What, though, of Pope John Paul II’s equally clear denunciation of divorced and remarried couples taking communion, restated forcefully only 14 years ago? “Those who obstinately persist in manifest grave sin”, as he referred to remarried divorcees, are to be banned from participation in the central rite of the church. Even at the time, this was widely ignored – his letter is one of those laws from which historians can conclude that the conduct banned was commonplace. There can be very few Catholic congregations in the west without divorced and remarried communicants and everyone knows this. To turn them away at the altar rails would cause a public scandal, and that is also banned. So it’s unlikely that the letter had any effect on the facts on the ground.

But the efforts of the present pope, Francis, to reverse his predecessors’ policyhave provoked a vigorous backlash. Whether he is changing doctrine, as his opponents charge, or merely the interpretation of doctrine, as his supporters claim, there is no doubt that he wants the church to encourage some of the people who are in breach of its regulations on sexuality to take communion. The issue is simply no longer controversial in any other church, despite Jesus’s clear statement of principled opposition to divorce.

Only the Catholic church has the combination of bureaucracy and authoritarianism that makes it so difficult for the clergy to learn from the experience of their flocks. The very idea that the church should learn from the world and not teach it outrages some Catholics. The most recent development is the publication of a long letter accusing the pope of heresy for his beliefs about remarriage, signed by 62 conservative clergy, who appear keen on refighting the Reformation 500 years on: they also accuse Francis of various Lutheran heresies incomprehensible to the untrained mind.

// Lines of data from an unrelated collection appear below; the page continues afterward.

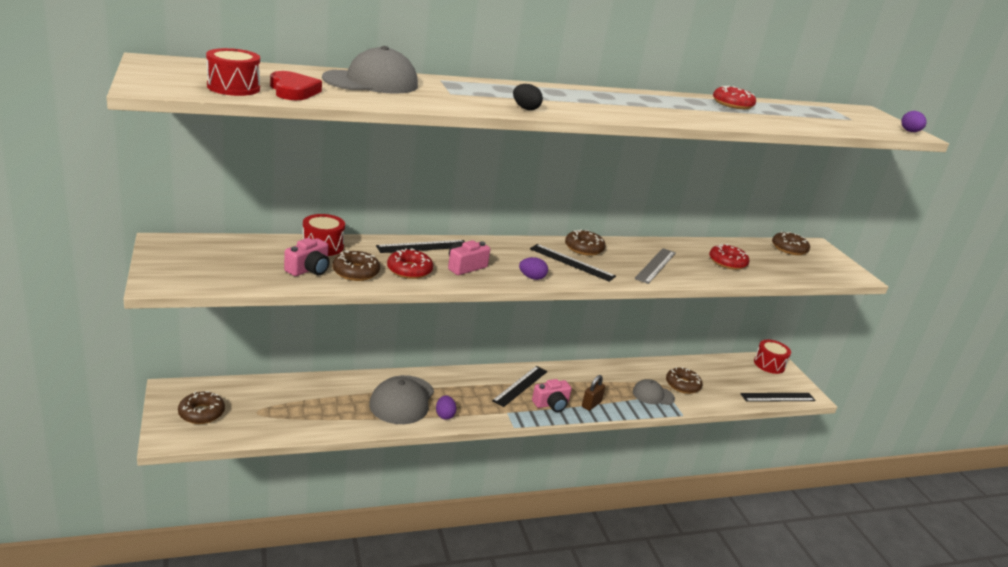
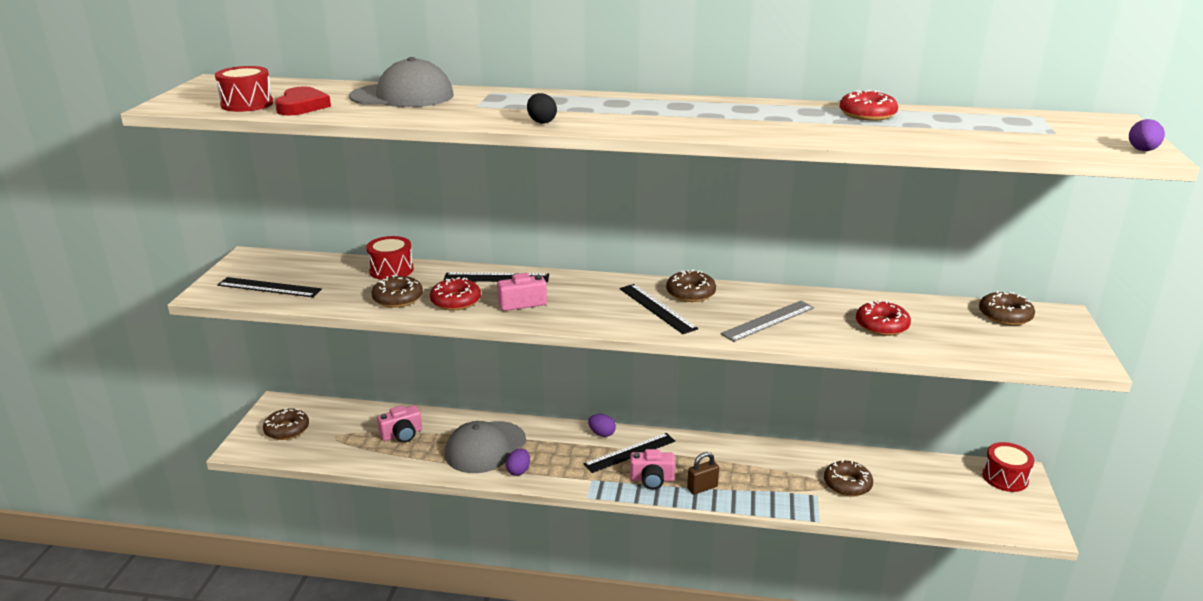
camera: 30 degrees right, 0 degrees up
pink camera [284,238,330,276] -> pink camera moved to [377,405,422,443]
purple egg [519,257,548,280] -> purple egg moved to [588,414,616,437]
grey cap [633,379,675,405] -> none
black ruler [740,393,816,402] -> black ruler moved to [217,277,322,297]

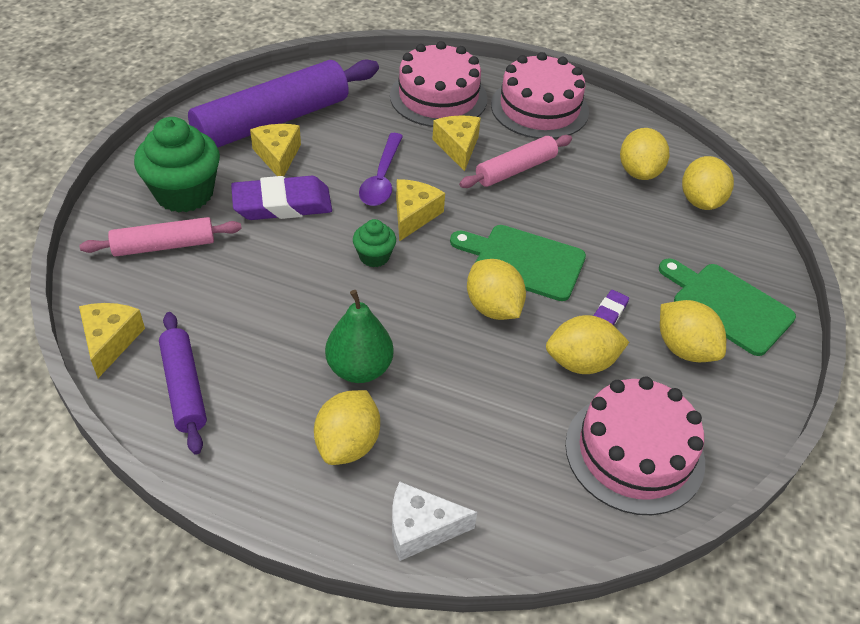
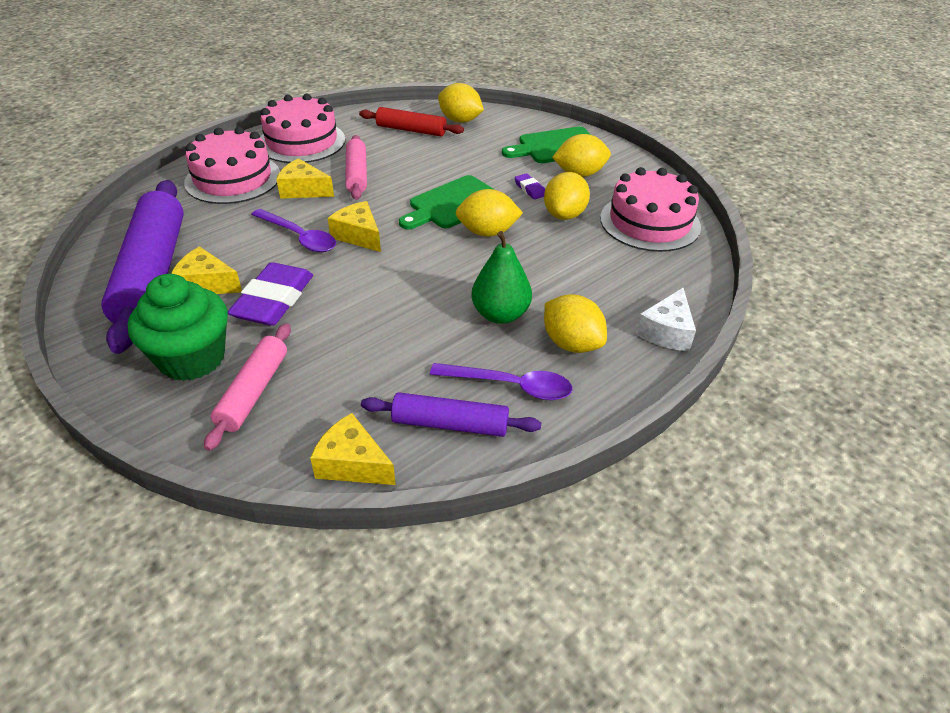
camera: 60 degrees left, 5 degrees down
green cupcake [353,219,396,267] -> none
yellow lemon [620,128,669,180] -> red rolling pin [359,107,464,136]
none -> purple spoon [430,363,572,400]

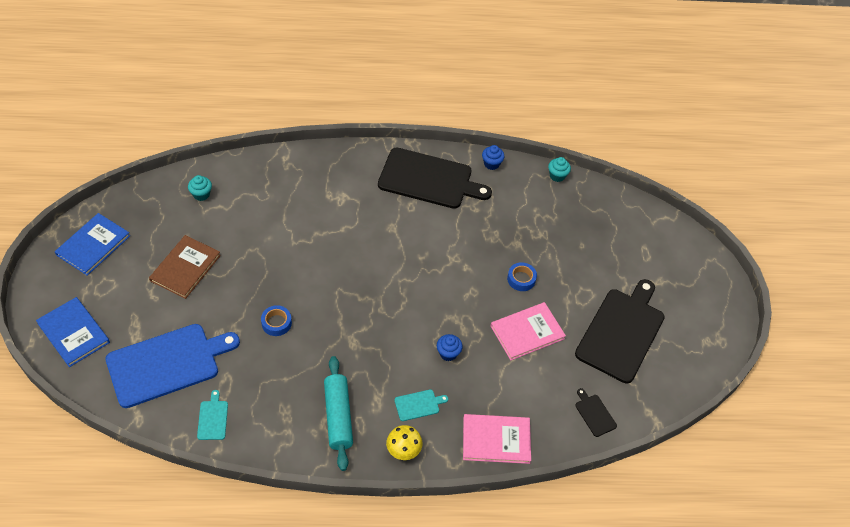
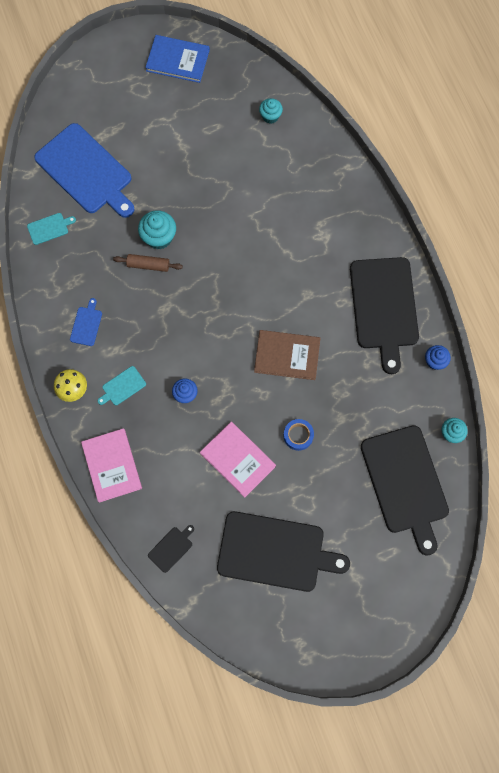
camera: 75 degrees right, 20 degrees up
blue book [36,297,110,367] -> none
brown book [149,235,221,299] -> brown book moved to [254,330,320,380]
blue tape [261,305,292,336] -> turquoise cupcake [138,210,176,250]
turquoise rolling pin [324,356,353,471] -> blue cutting board [70,298,102,346]
turquoise cutting board [394,389,448,421] -> turquoise cutting board turned 90 degrees clockwise [98,366,146,405]
none -> brown rolling pin [113,254,183,272]
none -> black cutting board [361,425,449,556]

 Francis sees the church as a hospital; his enemies see it (as Luther did) as a kind of fortress against error and infidels. The important thing, though, is that Francis after years of debate is winning the argument. There are 4,000 bishops in the worldwide church; only one, who is 94, has signed it. Plenty of Catholics may disagree with Francis. But no one in the hierarchy dares publicly ignore him, at least while he’s alive.